- Joined
- 29 September 2006
- Messages
- 1,701
- Reaction score
- 1,186
AeroFranz said:That is not to say that Boeing has messed up badly. How can a flight critical system be designed such that it is susceptible to a single-string failure?
The Seattle Times report (Reply 62, Boening 737 MAX thread) gives the answer:
"The bottom line of Boeing’s System Safety Analysis with regard to MCAS was that, in normal flight, an activation of MCAS to the maximum assumed authority of 0.6 degrees was classified as only a “major failure,” meaning that it could cause physical distress to people on the plane, but not death.
In the case of an extreme maneuver, specifically when the plane is in a banked descending spiral, an activation of MCAS was classified as a “hazardous failure,” meaning that it could cause serious or fatal injuries to a small number of passengers. That’s still one level below a “catastrophic failure,” which represents the loss of the plane with multiple fatalities.
The former Boeing flight controls engineer who worked on the MAX’s certification on behalf of the FAA said that whether a system on a jet can rely on one sensor input, or must have two, is driven by the failure classification in the system safety analysis.

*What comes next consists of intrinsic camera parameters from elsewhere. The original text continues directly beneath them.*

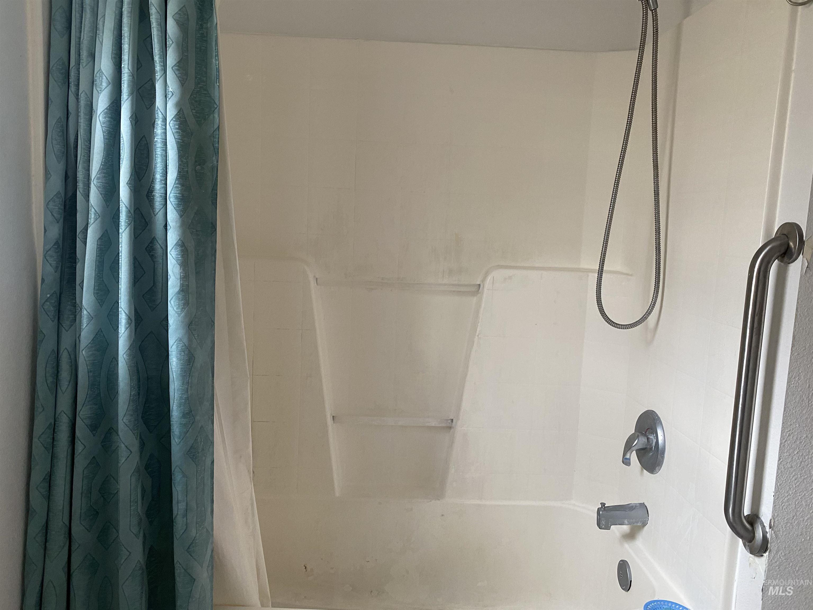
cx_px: 406
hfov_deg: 67.3
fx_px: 611
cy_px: 305
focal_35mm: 26
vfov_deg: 53.1
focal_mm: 4.25
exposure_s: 1/60
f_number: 1.8
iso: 200
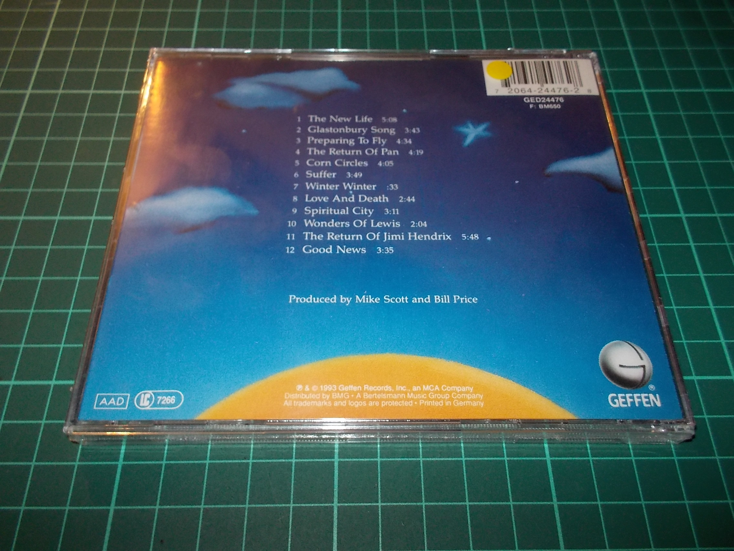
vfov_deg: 48.2
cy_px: 276
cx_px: 367
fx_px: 615
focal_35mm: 29
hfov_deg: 61.7
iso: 200
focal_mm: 4.1
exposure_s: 1/30
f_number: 3.3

He said virtually all equipment on any commercial airplane, including the various sensors, is reliable enough to meet the “major failure” requirement, which is that the probability of a failure must be less than one in 100,000. Such systems are therefore typically allowed to rely on a single input sensor.
But when the consequences are assessed to be more severe, with a “hazardous failure” requirement demanding a more stringent probability of one in 10 million, then a system typically must have at least two separate input channels in case one goes wrong.
Boeing’s System Safety Analysis assessment that the MCAS failure would be “hazardous” troubles former flight controls engineer Lemme because the system is triggered by the reading from a single angle-of-attack sensor.
“A hazardous failure mode depending on a single sensor, I don’t think passes muster,” said Lemme."